Go Forth and Deploy

For many of us in software of a certain age, making changes to and releasing software has traditionally been a perilous activity. Customers had to be hand-held, release sequences carefully orchestrated, and contingencies planned in case of failure. And so, the best releases were done by the best release engineers (remember that title?)–typically release engineers who were most averse to risk. Thankfully, we now know there’s a better way.

Software today is now ideally deployed into cloud-based infrastructures, with little or no customer involvement, with no risk of downtime, and–most critically–completely automated. The risk of breakage is minimized as the duration of Agile iterations dwindles to zero, ensuring that when breakages occur, they can be mitigated in minutes. What was once a massively delicate and stress-filled activity, can be automated into oblivion and reduced to an afterthought. This is the realm of continuous deployment and delivery and it is outstanding.

As teams I’ve worked with over the years have taught me, there are some key considerations in ensuring that continuous delivery is achievable, while maintaining everyone’s sanity.

Careful Code Review

Changes made to the code have always needed peer review. But in an environment where, once a changed has the approval of peers and quality assurance, it is immediately shipped off to the customer, the importance of thorough code review increases dramatically. This is not to say that perfection is the goal (an all too common aim of naive, less experienced programmers), but rather that every change is evaluated for it’s quality and thoroughness relative to it’s potential for negative impact on the application.

Release in the Middle of the Day

If you are waiting until off-hours to release your code, it’s probably a sign that your deployment process is fragile and not correctly mitigating the risk of downtime. Fear that you will break the application at peak usage breeds an overall fear of any change, much less a complex and innovative one. This, of course, has exceptions and is subject to the idiosyncrasies of your industry, product, and customer needs. But as a general rule, the best time to release software is when everyone is ready to monitor and turn around any fixes.

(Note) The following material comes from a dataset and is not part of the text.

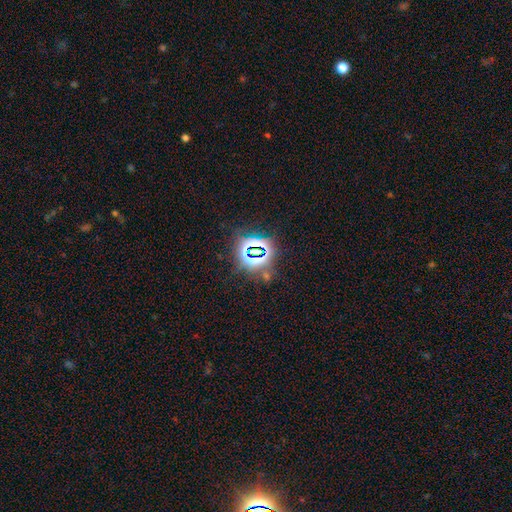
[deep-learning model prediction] Overall: star or artifact (76%).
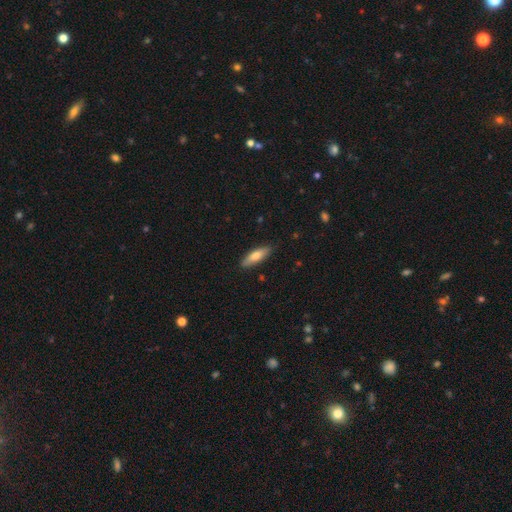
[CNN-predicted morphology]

Of course, there are ways to avoid the impact of breakages during peak usage altogether, such as rolling updates, Green/Blue deployments, canary releases, and even very new approaches like Houston.

This is not an uncontroversial subject so flexibility on execution here is necessary. Go with what the team is comfortable with, but also make decisions that build confidence in automated releases at any time of the day.

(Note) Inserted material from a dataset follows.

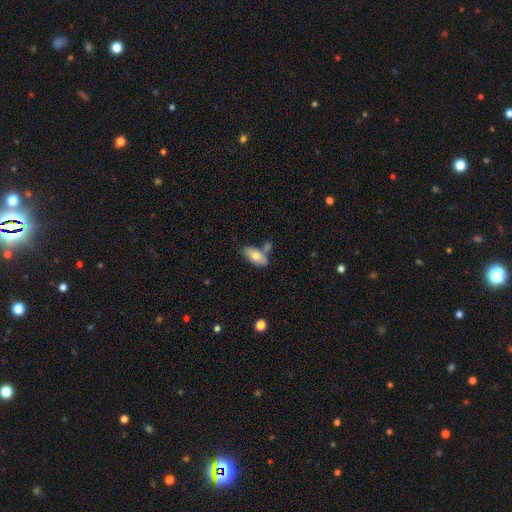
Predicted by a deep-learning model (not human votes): This is likely a smooth galaxy (75%). How rounded: clearly in between (89%). Merging: possibly none (54%).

How Fast Can You Fix Your Mistakes

When continuously releasing software to production, there is an increased need to be alerted, automatically, when an issue has occurred. The human rigor typically applied to big-bang releases–such as manual canary testing, full regression test, and so on–may not be possible given the frequency of releases. As such, when a breakage does occur, it’s critical to have a systematic approach for detecting and redeploying changes (or rolling back, as last resort).

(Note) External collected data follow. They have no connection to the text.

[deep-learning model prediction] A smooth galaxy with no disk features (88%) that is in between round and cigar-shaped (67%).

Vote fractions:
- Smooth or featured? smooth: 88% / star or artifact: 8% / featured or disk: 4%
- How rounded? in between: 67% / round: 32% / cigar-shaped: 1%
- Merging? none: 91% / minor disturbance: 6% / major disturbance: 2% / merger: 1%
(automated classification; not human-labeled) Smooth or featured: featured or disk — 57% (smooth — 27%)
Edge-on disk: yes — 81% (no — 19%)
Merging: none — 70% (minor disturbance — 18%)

A common model for managing security incidents applies to continuous delivery, as well. This graphic illustrates a few key KPIs that should be kept in mind.


While this graphic is intended to describe responding to security incidents, I like to imagine the same metrics apply when the incident in question is a planned release of your software that goes wrong. By managing the time to detect a problem independently from the time to recovery, a team ensures the most effective reaction times in the case of a failed release.

Stop Penalizing Failure

It is not a matter of if, but when, a software release will go wrong. How the team reacts to this failure is a good indication of whether or not they are ready for continuous deployment. In my professional past, I have been very negative and punitive in my feedback when projects are not successfully deployed. Healthier cultures and mentorship have shown me that a team that can calmly and quickly correct problems on their own is much more desirable.

“If you want something new, you have to stop doing something old”
― Peter F. Drucker

Infrastructure as Code == 🔥

When your entire application can be reasoned about, there is a sense that the risk of any given code change can be more easily reasoned about as well. For instance, if the configuration of an application clearly denotes that a production Web server cluster is set to deploy as a “rolling update” with a minimum of six instances, then the deployment team knows what to expect as the rollout proceeds.

Continuously integrating, testing, and releasing your application to customers is exhilarating and liberating, as long as you manage the risks of something going wrong. If you can identify and eliminate or minimize these risks, the benefits to your developers and ops people are massive.

So go forth and deploy things! Or, more accurately, build robots to deploy things.